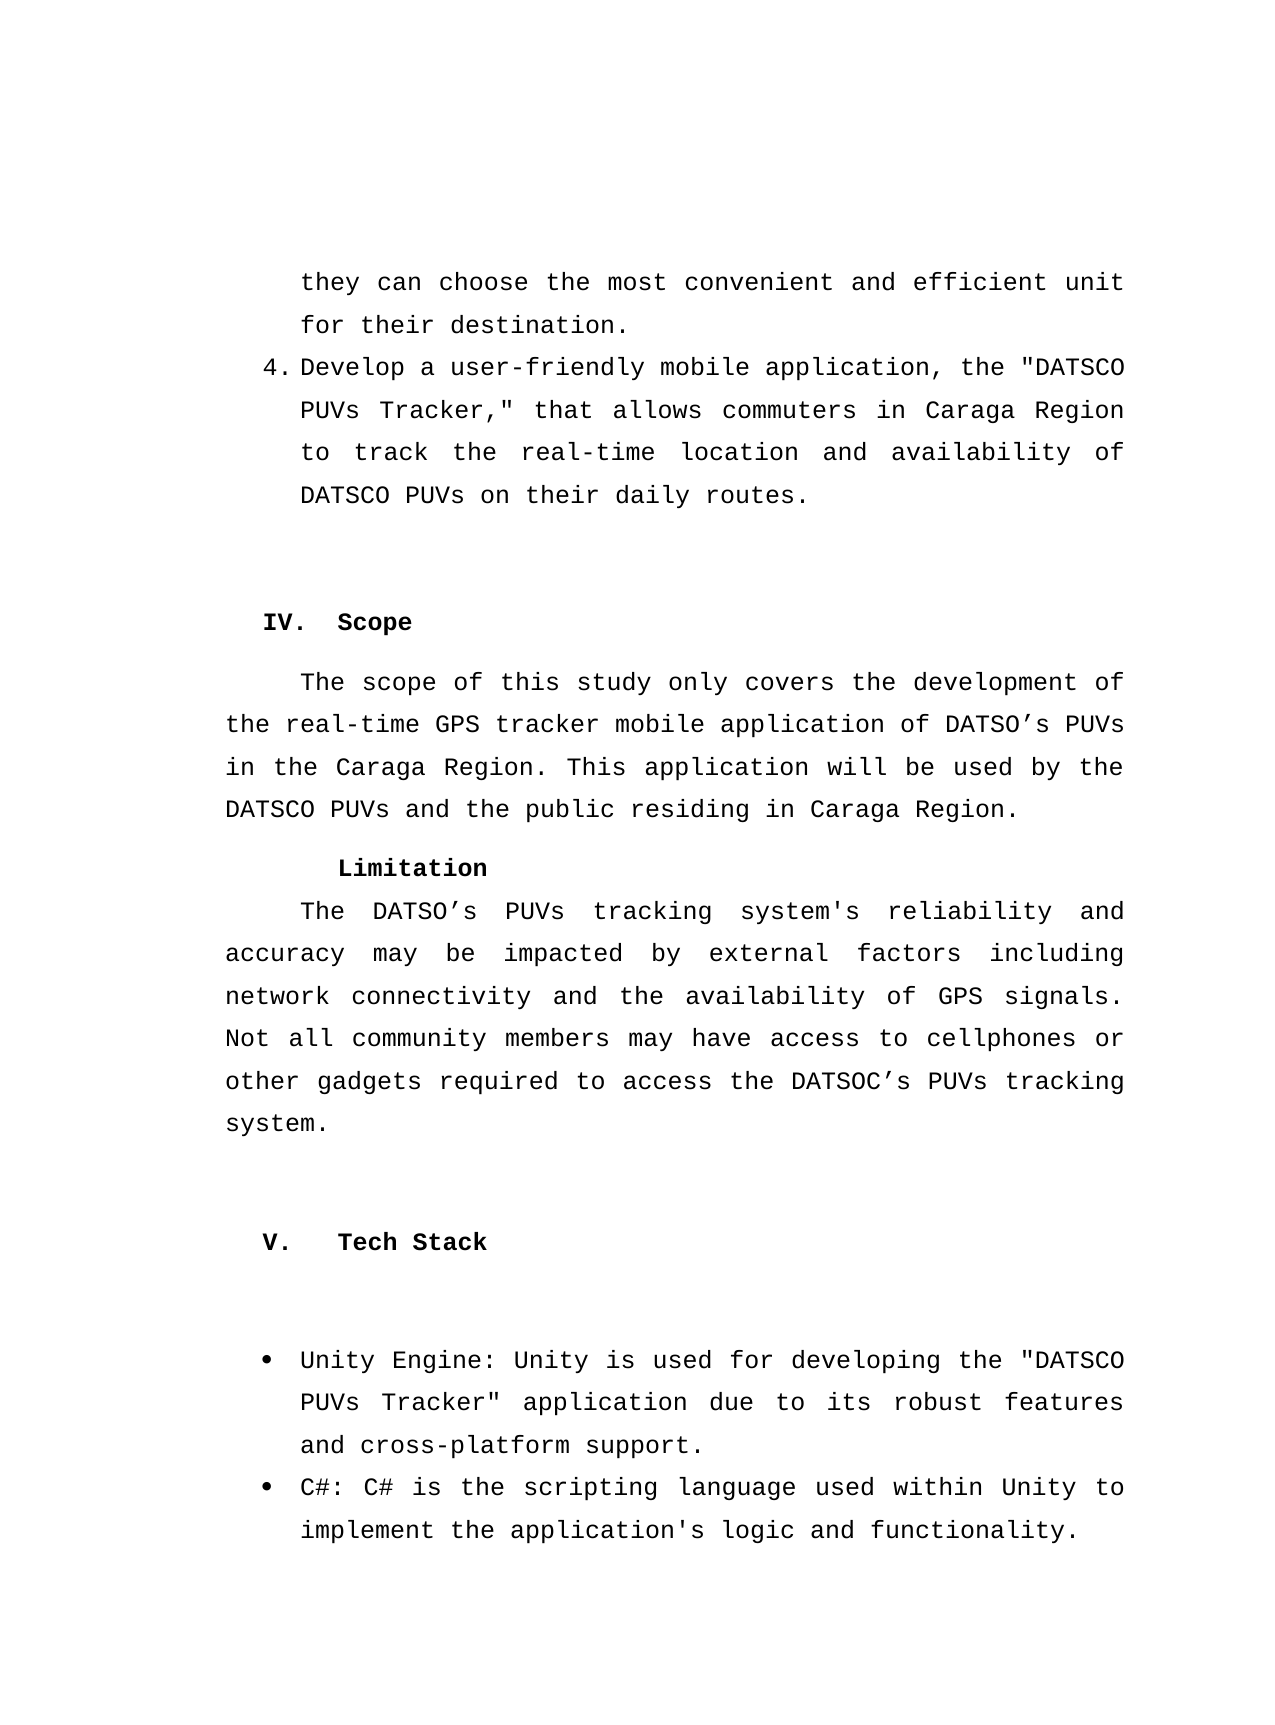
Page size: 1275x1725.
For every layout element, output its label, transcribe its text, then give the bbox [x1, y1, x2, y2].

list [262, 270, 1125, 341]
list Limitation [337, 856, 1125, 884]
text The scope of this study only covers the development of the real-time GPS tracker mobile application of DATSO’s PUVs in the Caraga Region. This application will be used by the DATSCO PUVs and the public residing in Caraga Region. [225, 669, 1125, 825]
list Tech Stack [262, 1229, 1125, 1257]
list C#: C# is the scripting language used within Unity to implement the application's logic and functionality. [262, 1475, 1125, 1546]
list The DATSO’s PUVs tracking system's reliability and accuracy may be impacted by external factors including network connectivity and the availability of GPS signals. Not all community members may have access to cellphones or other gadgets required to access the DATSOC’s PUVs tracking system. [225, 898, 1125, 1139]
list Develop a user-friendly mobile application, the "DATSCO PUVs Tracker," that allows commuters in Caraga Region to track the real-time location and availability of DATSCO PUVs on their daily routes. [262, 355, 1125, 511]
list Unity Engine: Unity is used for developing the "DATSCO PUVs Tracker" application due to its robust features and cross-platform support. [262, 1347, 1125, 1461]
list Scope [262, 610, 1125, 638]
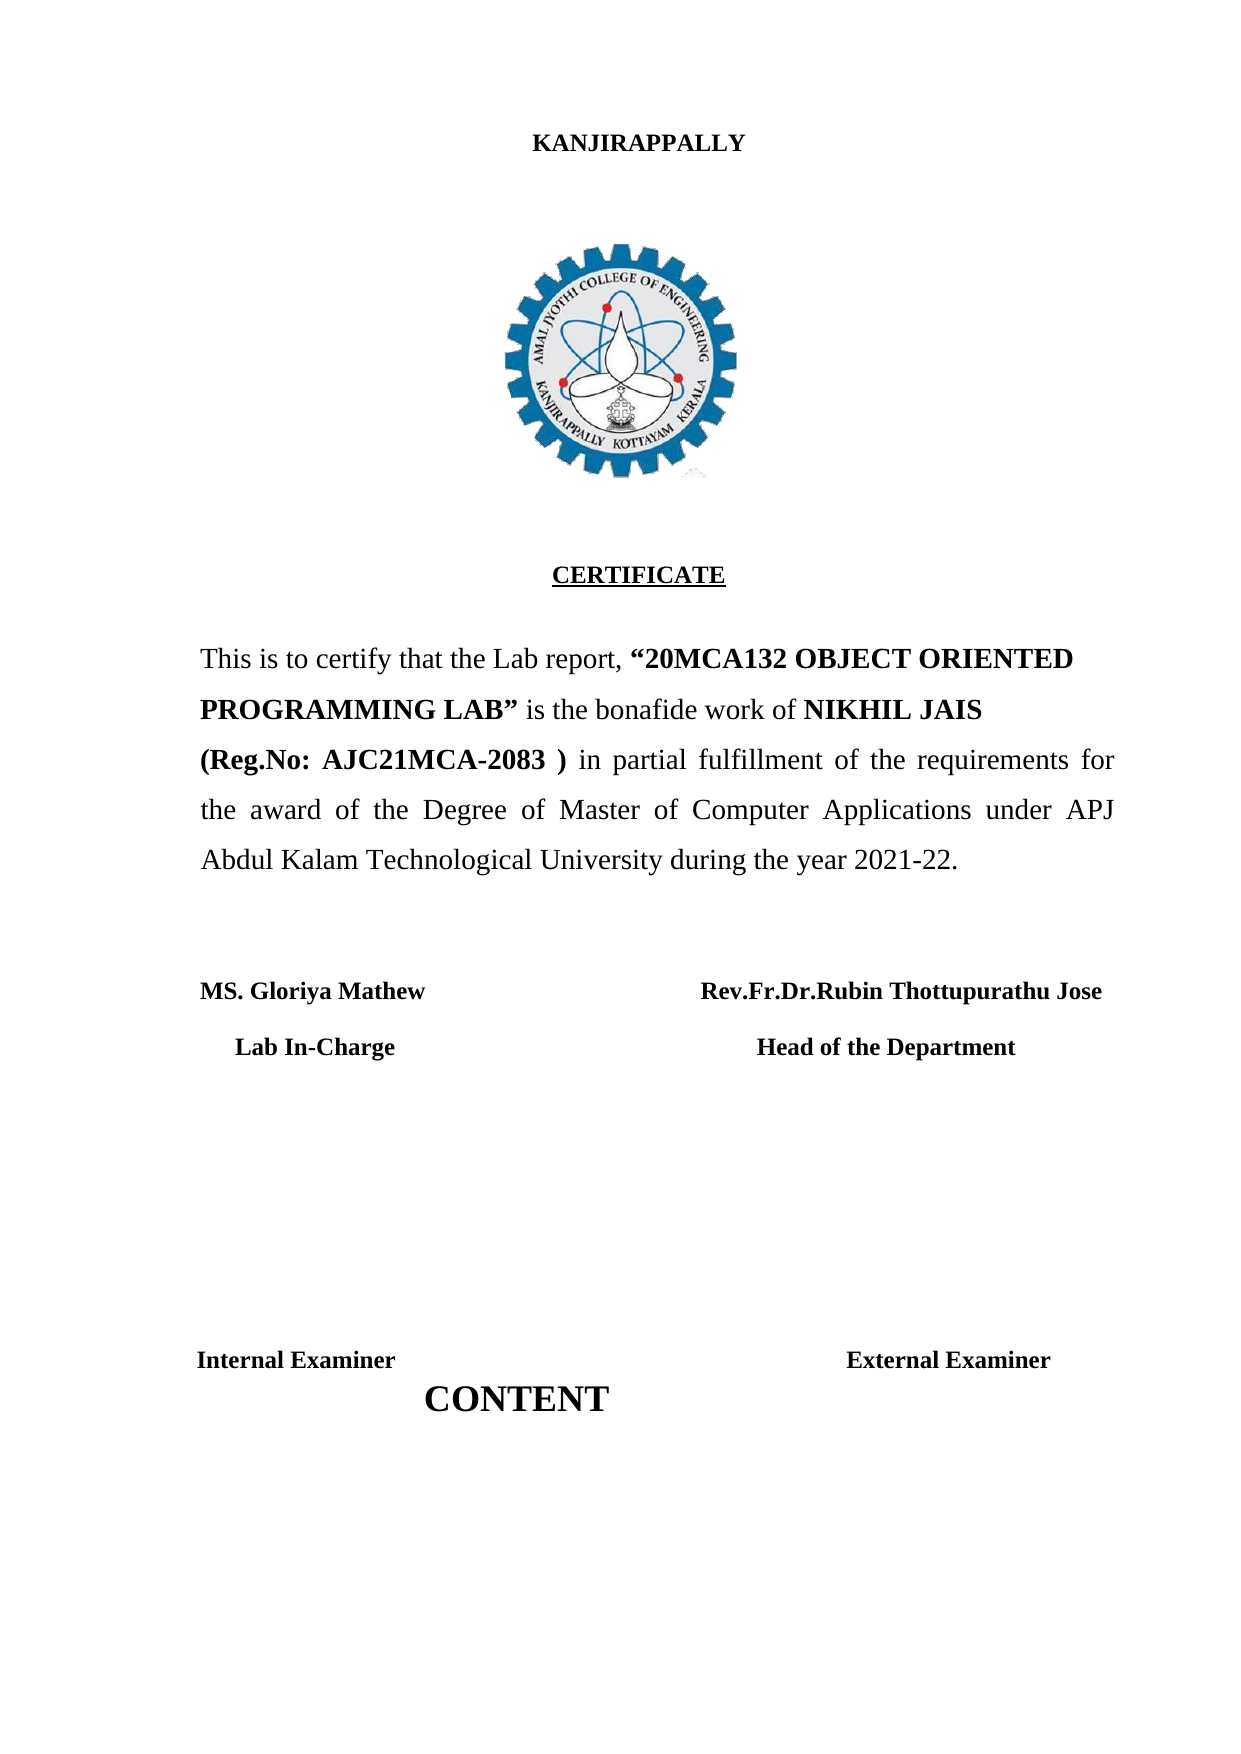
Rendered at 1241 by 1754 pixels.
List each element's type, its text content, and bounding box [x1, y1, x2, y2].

### DIRECTIONS FOR THIS TASK
Look over the records above and copy each line that includes the string "element".

### RESULT FOR THIS EXERCISE
For every layout element, output its label, transcribe its text, then give the bbox [x1, y1, x2, y2].
List each element's type, its text content, and bounding box [x1, y1, x2, y2].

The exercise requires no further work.